In the last four months I have had to drive from the UK to Portugal a couple of times, one time to Lisbon direct and the other to Lisbon via Viseu.

Each time I started my continental drive in France it was from different Ports, Calais the first time and Dieppe the second.

I used a Garmin GPS and set it to avoid the tolls in all countries, so because of the different continental starting points and final destinations it took me on different routes each time...it never lost its directions, it was straightforward to follow and best of all I got one with full European maps and lifetime updates.

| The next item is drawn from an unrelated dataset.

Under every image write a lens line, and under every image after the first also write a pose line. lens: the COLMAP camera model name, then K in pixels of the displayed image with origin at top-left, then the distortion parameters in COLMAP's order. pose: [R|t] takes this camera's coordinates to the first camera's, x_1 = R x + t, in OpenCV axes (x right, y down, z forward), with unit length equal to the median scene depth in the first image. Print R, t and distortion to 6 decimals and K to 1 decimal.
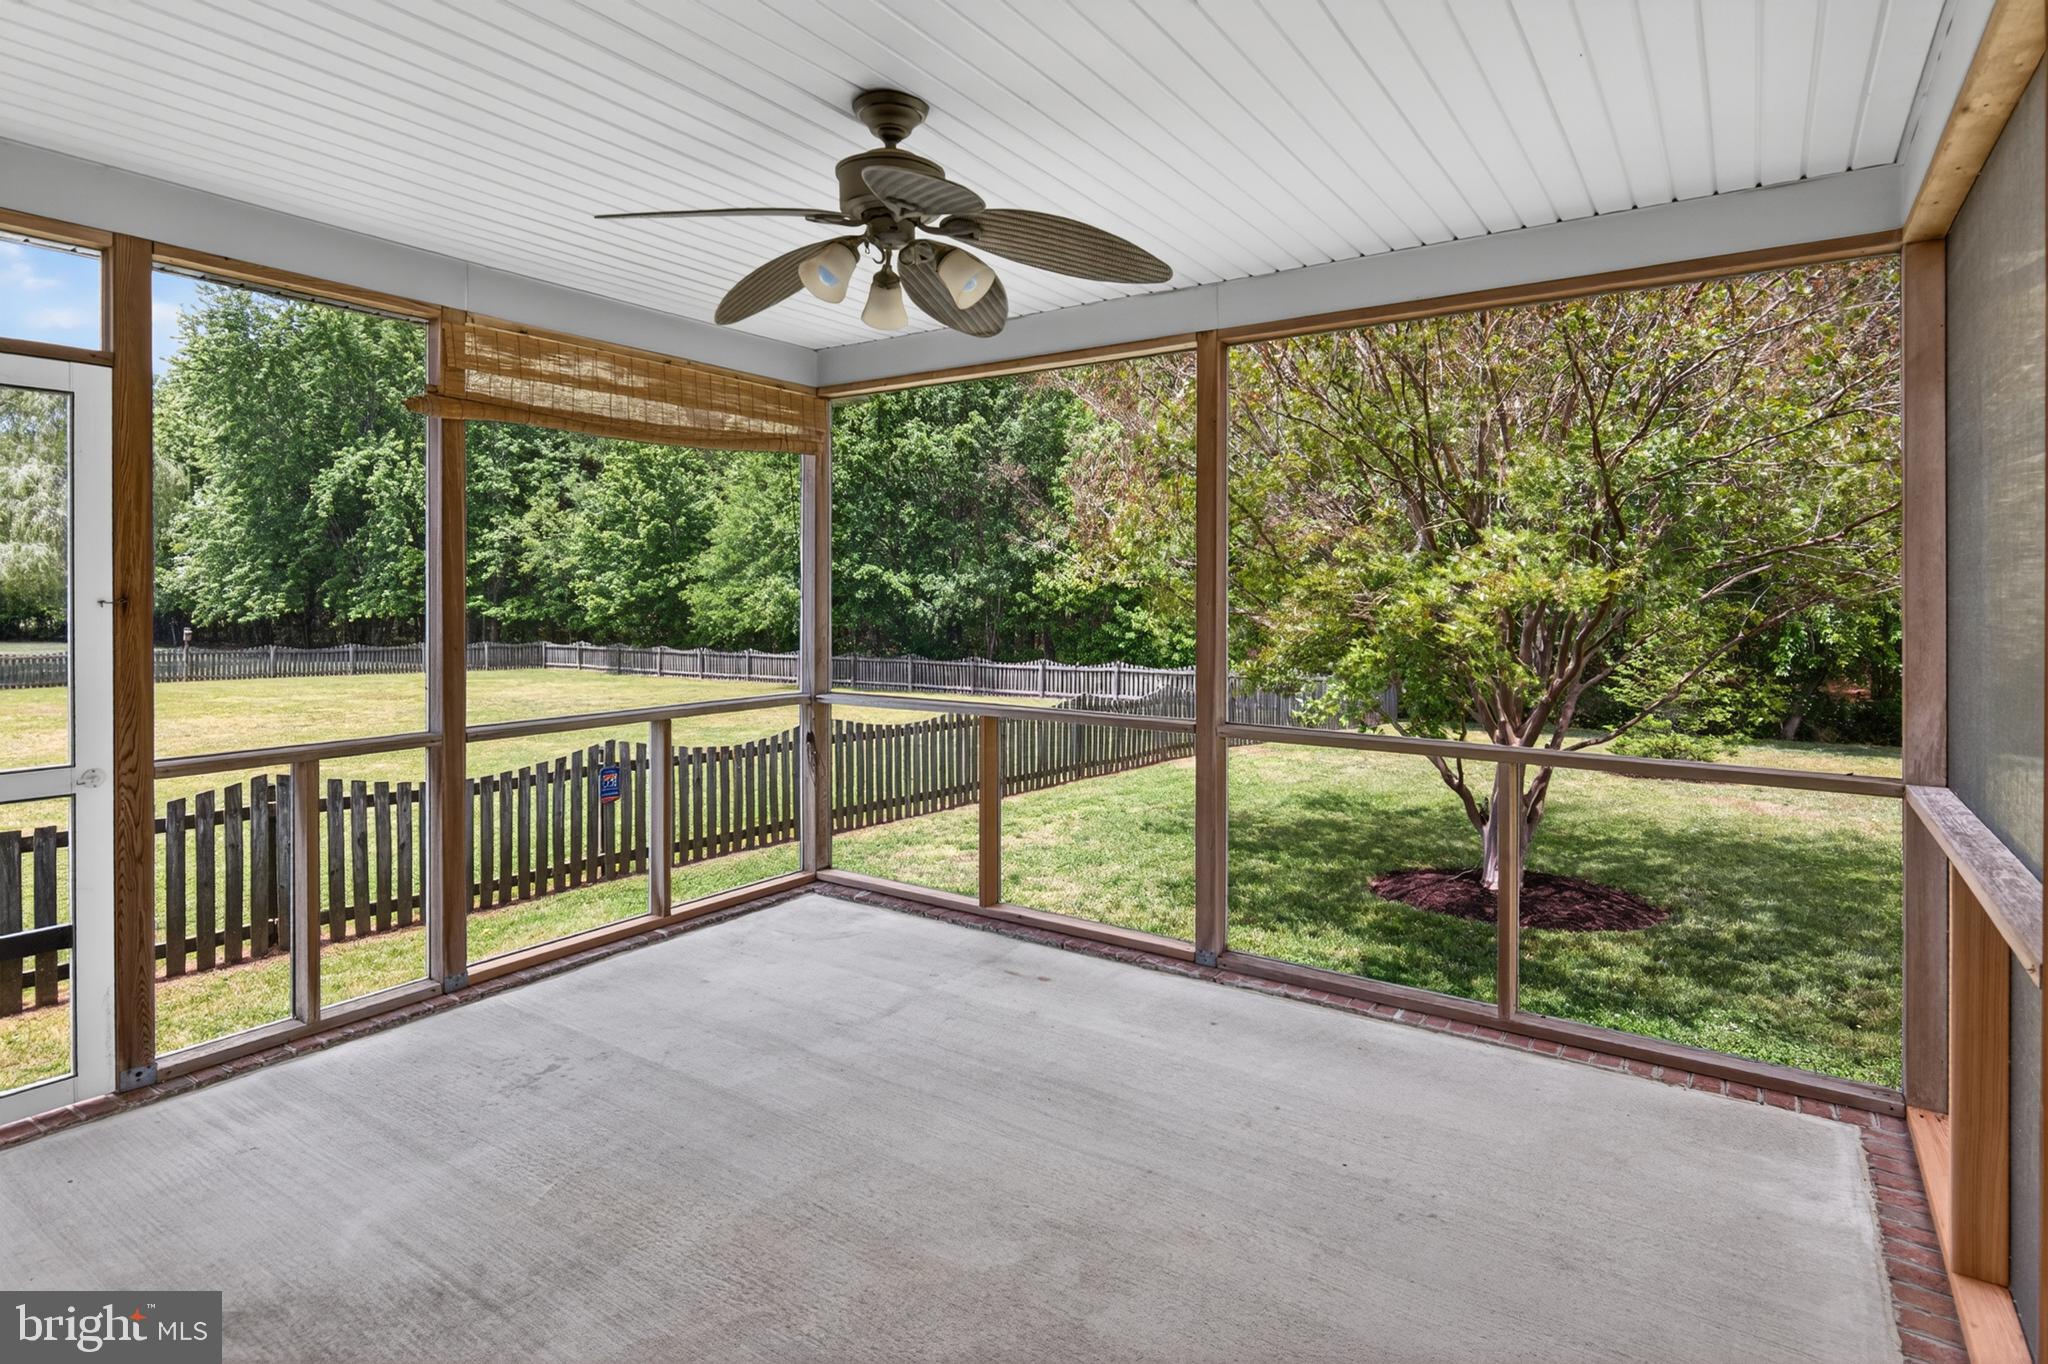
lens RADIAL K [[1065.7, 0, 1052.8], [0, 1065.7, 595.2], [0, 0, 1]] dist [0.006895, -0.003592]
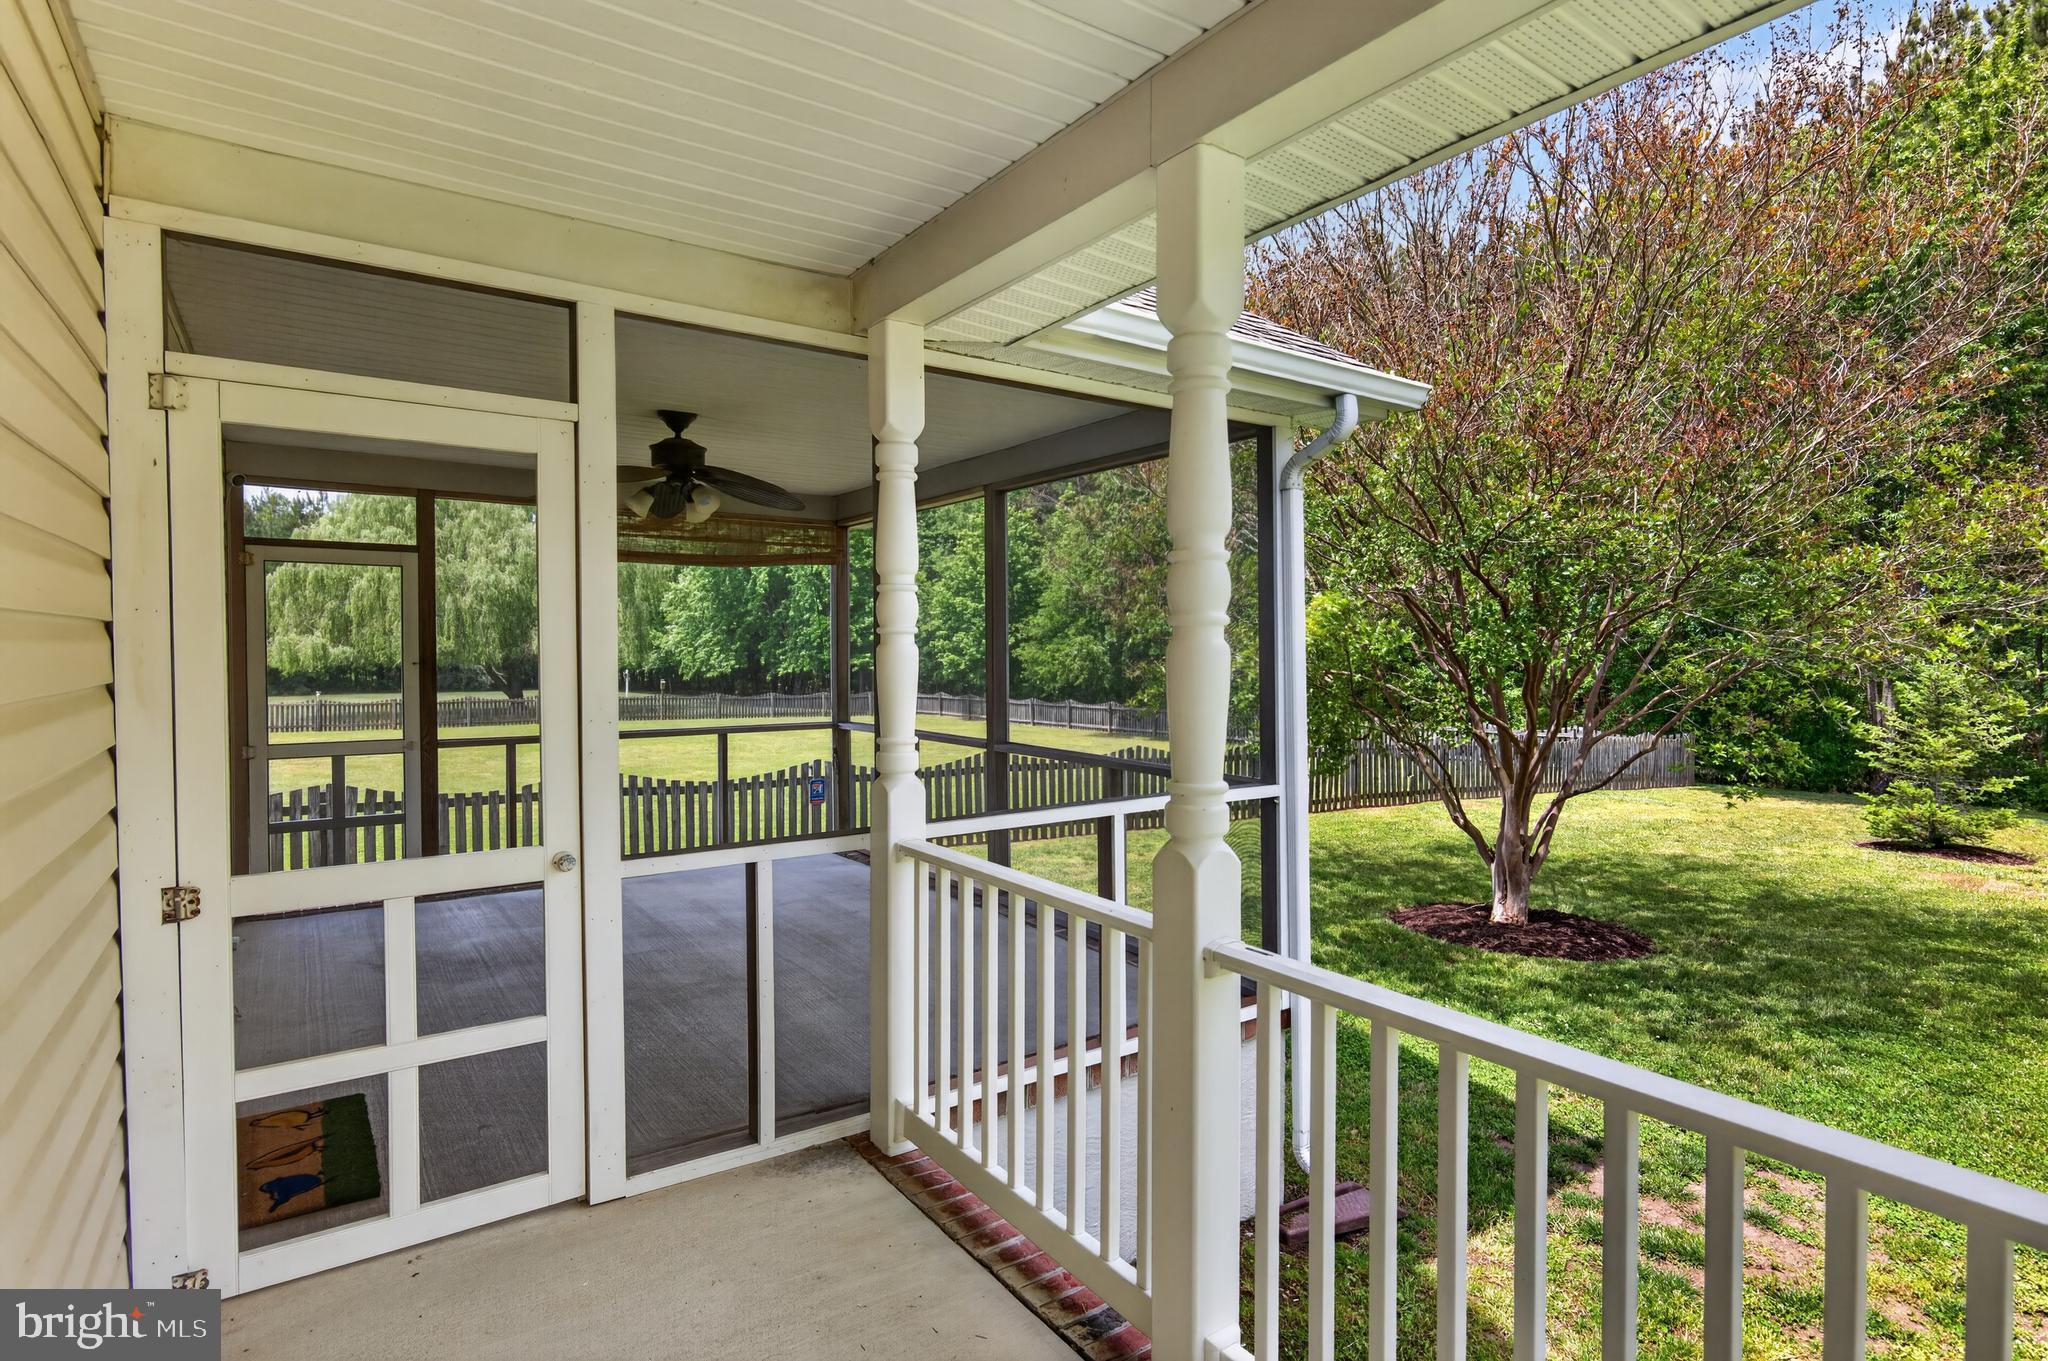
lens RADIAL K [[1065.7, 0, 1043.9], [0, 1065.7, 665.8], [0, 0, 1]] dist [0.006895, -0.003592]
pose [[0.929654, -0.000945, -0.368433, 0.100035], [0.006373, 0.999888, 0.013517, -0.001177], [0.368379, -0.014914, 0.929556, -0.049302]]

I bought mine in the UK so cannot help with where to buy in Portugal, this is just a thumbs up for Garmin.


----------



## Deithrian (Dec 26, 2015)

oronero said:


> In the last four months I have had to drive from the UK to Portugal a couple of times, one time to Lisbon direct and the other to Lisbon via Viseu.
> 
> Each time I started my continental drive in France it was from different Ports, Calais the first time and Dieppe the second.
> 
> ...


Nice to find that Garmin is doing great.
I've opted for Sygic on my smartphone 
I like the idea that you can change your phone and keep the app, plus the free lifetime updates.
Bought the world map a while back for 120$, it's on sale for 30 Euro at the moment


----------



## DREAMWEAVER1 (May 28, 2013)

oronero said:


> In the last four months I have had to drive from the UK to Portugal a couple of times, one time to Lisbon direct and the other to Lisbon via Viseu.
> 
> Each time I started my continental drive in France it was from different Ports, Calais the first time and Dieppe the second.
> 
> ...


R

I too purchased our Garmin prior to driving to Portugal and our retirement.

It has to be said,it was probably the wisest of investments,with a lifetime of free updates,it's been foolproof and a real asset.
Would thoroughly recommend a Garmin.


David


----------



## travelling-man (Jun 17, 2011)

You need to check if updates are free before you buy because not all models get them free...... My Garmin doesn't. ;(


----------